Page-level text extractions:
*** Begin section ***

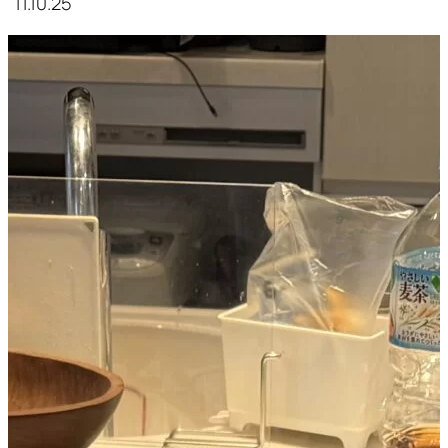
11.10.25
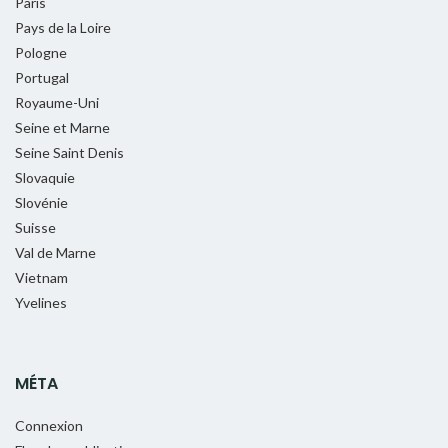
Paris
Pays de la Loire
Pologne
Portugal
Royaume-Uni
Seine et Marne
Seine Saint Denis
Slovaquie
Slovénie
Suisse
Val de Marne
Vietnam
Yvelines
MÉTA
Connexion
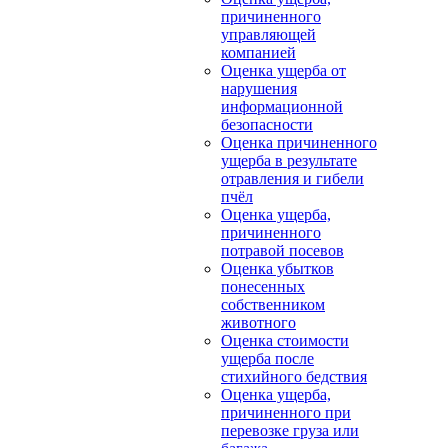
причиненного
управляющей
компанией
Оценка ущерба от
нарушения
информационной
безопасности
Оценка причиненного
ущерба в результате
отравления и гибели
пчёл
Оценка ущерба,
причиненного
потравой посевов
Оценка убытков
понесенных
собственником
животного
Оценка стоимости
ущерба после
стихийного бедствия
Оценка ущерба,
причиненного при
перевозке груза или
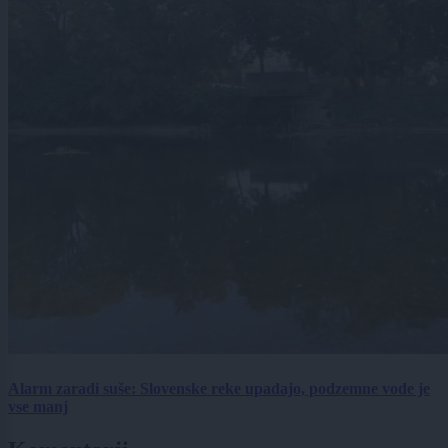
Alarm zaradi suše: Slovenske reke upadajo, podzemne vode je
vse manj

*** End section ***

**REQUIRED WORK**
Please edit the extracted text from all the rows above, changing "Vietnam" to "Viêt Nam" and keeping everything else unchanged. Leave the pictures out of your answer.

**OUTPUT FOR THIS TASK**
11.10.25
Paris
Pays de la Loire
Pologne
Portugal
Royaume-Uni
Seine et Marne
Seine Saint Denis
Slovaquie
Slovénie
Suisse
Val de Marne
Viêt Nam
Yvelines
MÉTA
Connexion
причиненного
управляющей
компанией
Оценка ущерба от
нарушения
информационной
безопасности
Оценка причиненного
ущерба в результате
отравления и гибели
пчёл
Оценка ущерба,
причиненного
потравой посевов
Оценка убытков
понесенных
собственником
животного
Оценка стоимости
ущерба после
стихийного бедствия
Оценка ущерба,
причиненного при
перевозке груза или
Alarm zaradi suše: Slovenske reke upadajo, podzemne vode je
vse manj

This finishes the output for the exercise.